What a Representative Firm Is Looking for When a Manufacturer Contacts Them Regarding Representation

by Tommy Garnett, CPMR, CSP, Garnett Component Sales, Inc.

Long-lasting relationships between manufacturers and representatives are beneficial to each party and the customer as well. This relationship begins when the manufacturer reaches out to the representative and solicits professional representation in a specific area or on an account-by-account basis.

The information exchanged in this initial dialogue will help both sides develop an enduring foundation that can be built upon as each company grows. In this phase, representatives will decide whether to engage with the manufacturer or not. There are several things a manufacturer can do to prepare for this initial communication to ensure they find the representative best suited for their needs.

The manufacturer should be willing to have an open, honest and transparent dialogue with the prospective representative. A well-crafted summary email/letter should be submitted that contains the following topics:

1. Territory Geography Under Review

The representative needs to understand if the manufacturer’s needs are geographically based or an account-by-account arrangement. Once this is established, the representative will need to know if there are any protected accounts or “House Accounts.” If there are no active accounts in the stated territory, will the manufacturer entertain “Shared Market Development Fees” to assist the representative in underwriting the significant expenses associated with bringing the manufacturer to market? Will this be an “exclusive” territory, or will the manufacturer have other representatives in the region?

2. Previous Representation

The representative would want to understand if any previous representation existed in the territory. If so, what is the desire to change representation? Can the manufacturer share any lessons learned that might assist the new representative? If there is active representation, have they been notified of the intended change?

3. Territory Sales and Commission Structure

The representative needs sales history, previous quotations, and any key accounts the manufacturer would like focus on. This will help them understand the manufacturer’s expectations and if they will be able to meet them or not.

4. Business Structure

The representative will need to know how the business is set up. Is it a public or private corporation? Sole Proprietor? LLC? Private equity is also a key piece of information to a representative. Does the manufacturer conduct business both domestically and internationally? What year was the company established?

5. Sales Support and Training

These details offer a representative insight to the type of support they can come to expect. Will the manufacturer make available a plant visit to meet key personnel, understand workflow, and see how the plant will present itself to future customers? It is also important for the manufacturer to have an ongoing training program.
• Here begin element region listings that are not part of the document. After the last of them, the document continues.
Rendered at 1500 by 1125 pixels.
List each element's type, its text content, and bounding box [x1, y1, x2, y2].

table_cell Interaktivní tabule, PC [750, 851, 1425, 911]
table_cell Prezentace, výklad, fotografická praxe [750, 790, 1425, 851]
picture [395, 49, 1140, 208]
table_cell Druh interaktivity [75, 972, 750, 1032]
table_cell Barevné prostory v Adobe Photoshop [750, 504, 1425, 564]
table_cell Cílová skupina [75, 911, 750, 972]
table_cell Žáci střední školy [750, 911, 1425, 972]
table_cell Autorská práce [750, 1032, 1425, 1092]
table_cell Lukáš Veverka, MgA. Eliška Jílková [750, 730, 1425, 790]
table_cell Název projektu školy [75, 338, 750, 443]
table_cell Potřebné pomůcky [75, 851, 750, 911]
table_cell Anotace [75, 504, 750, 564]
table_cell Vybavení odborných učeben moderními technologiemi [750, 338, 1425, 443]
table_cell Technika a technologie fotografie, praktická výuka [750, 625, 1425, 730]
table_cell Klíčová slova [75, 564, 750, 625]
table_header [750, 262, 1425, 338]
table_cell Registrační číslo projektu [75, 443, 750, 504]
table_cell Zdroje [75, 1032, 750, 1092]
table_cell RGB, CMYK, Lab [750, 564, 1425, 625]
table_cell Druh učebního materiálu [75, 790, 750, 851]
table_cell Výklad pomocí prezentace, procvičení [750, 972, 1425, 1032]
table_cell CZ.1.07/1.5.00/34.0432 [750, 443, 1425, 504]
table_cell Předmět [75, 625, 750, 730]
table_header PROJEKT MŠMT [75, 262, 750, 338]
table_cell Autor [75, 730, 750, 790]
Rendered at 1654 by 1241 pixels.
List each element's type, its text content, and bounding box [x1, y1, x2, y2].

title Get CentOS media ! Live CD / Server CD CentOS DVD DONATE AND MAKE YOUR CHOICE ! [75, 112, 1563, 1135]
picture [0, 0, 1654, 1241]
6. Marketing and Advertising

A clear, concise, business strategy set forth by the manufacturer will help the representative understand their current strategies and what goals they hope to achieve. This can also include an understanding of whether the manufacturer is set up to accept intranet orders.

7. Contract

Last, and likely the most important, is the use of a well-designed, mutually beneficial manufacturer-representative contract. The contract will set the foundation for the relationship and define terms such as termination policy, commission, reporting (both on behalf of the rep and manufacturer), and many other important topics. The representative may present their own version, or, most likely, the manufacturer will have a version they prefer if they are used to working with representatives.

Although there are several things to consider when a manufacturer decides to approach a representative, the most important thing is an open, honest dialogue. Transparency plays a vital role in determining the right fit. With the right communication, a mutually beneficial relationship can evolve that will last for years to come.

Tommy Garnett, CPMR, CSP, is president/CEO of Garnett Component Sales, Inc. GCS, headquartered in Wake Forest, NC, serves the OEM community by providing engineered mechanical component solutions. Garnett is a 27-year veteran of the manufacturers’ representative business and small business owner.